Los dueños de la libertad –dije- son los nuevos partidos estatales y este señorío de los partidos sobre los gobernados entierra la libertad interior de pensar, con libertades exteriores de obrar sin actuar. La distinción entre el obrar y el actuar adquiere una importancia decisiva en la teoría pura de la República Constitucional, pues no es legítimo que la actuación política esté reservada a los partidos estatales.
La capacidad de obrar es un rasgo distintivo de la sociedad civil. En su ámbito se realizan los procesos de transformación de la materia, mediante operaciones de sustanciación de objetos con valor añadido. La disputa por el reparto de ese valor entre los dueños de los medios y los operarios de la transformación, originó el conflicto social y las nuevas funciones asistenciales del Estado. La capacidad de actuar, en cambio, es un rasgo definitorio de la sociedad política, que se diferencia, o debe diferenciarse, de la capacidad ejecutiva del Estado.
La sociedad civil tiene en lo esencial libertad de obrar, desde que se liberó, con la Revolución Francesa, de la estructura corporativa y estamental que la unía al Estado. La moderna economía de producción se basa en la potencia que la tecnología ha dado a la libertad de obrar. En cambio, la libertad de actuar ha ido disminuyendo en la misma medida en que iban creciendo la economía de consumo y la asistencia social del Estado. Con el consenso, los partidos estatales no solo actúan. Ejecutan.
Importa saber las causas de la anulación en la sociedad de su capacidad para actuar en política, y de que esa actividad haya pasado a ser competencia exclusiva de los partidos estatales. Pues llama la atención que en España tenga lugar este fenómeno cuando menor era la probabilidad de que la libertad de acción política entrañara riesgos de fascismo o comunismo. Que fue el pretexto fundador de los Estados de Partidos al finalizar la guerra mundial. Y llama aún más la atención que el repentino miedo de los partidos a la libertad política surgiera cuando era la sociedad, no el Estado, la que los legitimaba, sacándolos de la clandestinidad con la Junta Democrática.
La idea de eliminar la posibilidad de que la sociedad tuviera representación política, el consenso entre hombres del Estado y aspirantes a serlo –sin un solo hombre de Estado-, se fraguó con un cálculo de seguridad de sus ambiciones personales y una ignorancia de los fundamentos que sostenían el modelo europeo al que se querían homologar. A la sinarquía de ambiciones e ignorancias, cada parte de la transacción aportó lo que tenía.
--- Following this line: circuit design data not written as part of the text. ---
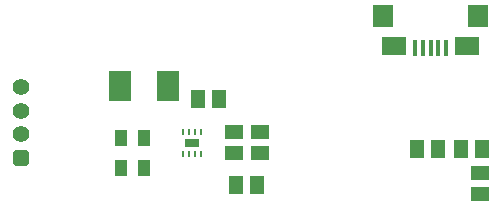
<source format=gbr>
G04*
G04 #@! TF.GenerationSoftware,Altium Limited,Altium Designer,23.0.1 (38)*
G04*
G04 Layer_Color=255*
%FSLAX25Y25*%
%MOIN*%
G70*
G04*
G04 #@! TF.SameCoordinates,7EA281D9-4360-43E8-82A8-E858FA6B50C7*
G04*
G04*
G04 #@! TF.FilePolarity,Positive*
G04*
G01*
G75*
%ADD20R,0.04134X0.05315*%
%ADD21R,0.05906X0.04724*%
G04:AMPARAMS|DCode=56|XSize=55.12mil|YSize=55.12mil|CornerRadius=13.78mil|HoleSize=0mil|Usage=FLASHONLY|Rotation=90.000|XOffset=0mil|YOffset=0mil|HoleType=Round|Shape=RoundedRectangle|*
%AMROUNDEDRECTD56*
21,1,0.05512,0.02756,0,0,90.0*
21,1,0.02756,0.05512,0,0,90.0*
1,1,0.02756,0.01378,0.01378*
1,1,0.02756,0.01378,-0.01378*
1,1,0.02756,-0.01378,-0.01378*
1,1,0.02756,-0.01378,0.01378*
%
%ADD56ROUNDEDRECTD56*%
%ADD57C,0.05512*%
%ADD61R,0.08268X0.06299*%
%ADD62R,0.01575X0.05315*%
%ADD63R,0.07087X0.07480*%
%ADD64R,0.04724X0.05906*%
%ADD65R,0.07480X0.09843*%
%ADD66R,0.01102X0.01988*%
%ADD67R,0.04724X0.03150*%
D20*
X355161Y244500D02*
D03*
X362839D02*
D03*
X355161Y234500D02*
D03*
X362839D02*
D03*
D21*
X475000Y225957D02*
D03*
X401500Y239457D02*
D03*
Y246543D02*
D03*
X393000Y239457D02*
D03*
Y246543D02*
D03*
X475000Y233043D02*
D03*
D56*
X322000Y238000D02*
D03*
D57*
Y245874D02*
D03*
Y253748D02*
D03*
Y261622D02*
D03*
D61*
X470705Y275291D02*
D03*
X446295Y275276D02*
D03*
D62*
X463618Y274685D02*
D03*
X461059D02*
D03*
X458500D02*
D03*
X455941D02*
D03*
X453382D02*
D03*
D63*
X442752Y285315D02*
D03*
X474248D02*
D03*
D64*
X461043Y241000D02*
D03*
X453957D02*
D03*
X468457D02*
D03*
X475543D02*
D03*
X400547Y229047D02*
D03*
X393461D02*
D03*
X380913Y257500D02*
D03*
X388000D02*
D03*
D65*
X371071Y262000D02*
D03*
X354929D02*
D03*
D66*
X381953Y239348D02*
D03*
X379984D02*
D03*
X378016D02*
D03*
X376047D02*
D03*
Y246652D02*
D03*
X378016D02*
D03*
X379984D02*
D03*
X381953D02*
D03*
D67*
X379000Y243000D02*
D03*
M02*

</source>
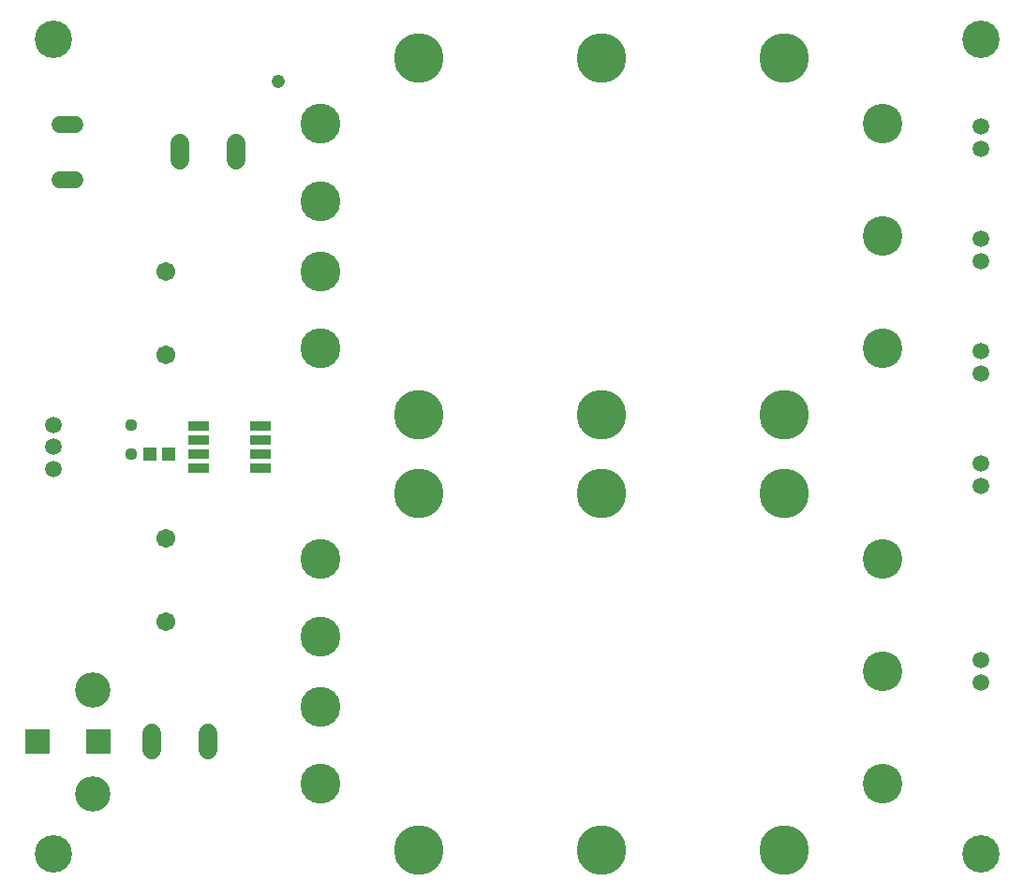
<source format=gbs>
G75*
G70*
%OFA0B0*%
%FSLAX24Y24*%
%IPPOS*%
%LPD*%
%AMOC8*
5,1,8,0,0,1.08239X$1,22.5*
%
%ADD10C,0.1330*%
%ADD11C,0.1421*%
%ADD12C,0.1409*%
%ADD13C,0.1763*%
%ADD14C,0.0674*%
%ADD15R,0.0907X0.0907*%
%ADD16C,0.1261*%
%ADD17C,0.0595*%
%ADD18C,0.0595*%
%ADD19C,0.0680*%
%ADD20R,0.0769X0.0336*%
%ADD21R,0.0513X0.0474*%
%ADD22C,0.0476*%
%ADD23C,0.0437*%
D10*
X008343Y003808D03*
X041343Y003808D03*
X041343Y032808D03*
X008343Y032808D03*
D11*
X017843Y029808D03*
X017843Y027056D03*
X017843Y024556D03*
X017843Y021808D03*
X017843Y014308D03*
X017843Y011556D03*
X017843Y009056D03*
X017843Y006308D03*
D12*
X037843Y006308D03*
X037843Y010308D03*
X037843Y014308D03*
X037843Y021808D03*
X037843Y025808D03*
X037843Y029808D03*
D13*
X034343Y032158D03*
X027843Y032158D03*
X021343Y032158D03*
X021343Y019458D03*
X021343Y016658D03*
X027843Y016658D03*
X027843Y019458D03*
X034343Y019458D03*
X034343Y016658D03*
X034343Y003958D03*
X027843Y003958D03*
X021343Y003958D03*
D14*
X012343Y012082D03*
X012343Y015034D03*
X012343Y021582D03*
X012343Y024534D03*
D15*
X009926Y007808D03*
X007761Y007808D03*
D16*
X009745Y009658D03*
X009745Y005958D03*
D17*
X008343Y017521D03*
X008343Y018308D03*
X008343Y019095D03*
X041343Y017702D03*
X041343Y016914D03*
X041343Y020914D03*
X041343Y021702D03*
X041343Y024914D03*
X041343Y025702D03*
X041343Y028914D03*
X041343Y029702D03*
X041343Y010702D03*
X041343Y009914D03*
D18*
X009101Y027824D02*
X008586Y027824D01*
X008586Y029792D02*
X009101Y029792D01*
D19*
X012843Y029108D02*
X012843Y028508D01*
X014843Y028508D02*
X014843Y029108D01*
X013843Y008108D02*
X013843Y007508D01*
X011843Y007508D02*
X011843Y008108D01*
D20*
X013491Y017558D03*
X013491Y018058D03*
X013491Y018558D03*
X013491Y019058D03*
X015696Y019058D03*
X015696Y018558D03*
X015696Y018058D03*
X015696Y017558D03*
D21*
X012428Y018058D03*
X011759Y018058D03*
D22*
X016343Y031308D03*
D23*
X011093Y019095D03*
X011093Y018058D03*
M02*

</source>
El gobierno Suárez aportó la actualidad estatal del Régimen franquista, es decir la filosofía fascista de la Monarquía italiana. Para el hegeliano Gentile, ministro de Mussolini, solo era real lo actual. Lo posible no solo carecía de realidad sino de potencialidad para hacerse real. Pues la realidad para los hombres de la transacción, dicho con palabras de Gentile, no la hacían los hechos, sino que la “ponía“ el acto de actualidad, sin posibilidad de otras actualizaciones ni otras actuaciones. Suárez aportó al banquete fraternal, en memoria del padre autoritario, la actualidad de su Monarquía y el actual café para todos, procedente de la cosecha centralista culpable.
¿Y qué aportaron los partidos ilegales al rutilante banquete de la actualidad que no simplemente los legalizaba, sino que los realizaba en el Estado? Para que pudiera ser apreciado por la otra parte, tenía que ser algo homogéneo que completase el acto creador de la actualidad de la Monarquía. Y aquí se produjo la mayor negación de sí mismo que ha conocido la historia. Los partidos republicanos en la clandestinidad se hicieron monárquicos en el banquete de la actualidad. Al inesperado festín aportaron lo único que tenían y les había permitido ser invitados. Esto es: la conciencia de su inutilidad para la República; la conciencia de su inactualidad para la sociedad; la conciencia de su actualidad en una Monarquía de Partidos.
Pero, ¿cómo traducir en actos irrevocables la renegación de la conciencia de partido? Sencillo. Mediante una actualidad suprema de renuncia a la posibilidad republicana, de disolución de los hábitos de agitación social y de fulminante liquidación del activismo partidista. Y como garantía de cumplimiento, la inmediata desmovilización de las bases militantes y simpatizantes, con un pacto de silencio sobre el pasado. Es decir, mediante la aceptación sin reservas del orden público de la Dictadura.
Para la sociedad gobernada, el mensaje era tan claro como el de Thiers a los franceses de la monarquía orleanista. El ministro Solchaga lo expresó. ¡Enriqueceos! Máxima libertad de obrar para capitales especulativos, con mínima libertad de actuar políticamente en la sociedad. Resultado: sociedad civil sin conciencia de sí misma, corrupción sistemática, disolución de la confianza española y orgullo español de ver a empresas privatizadas entre las más grandes del mundo.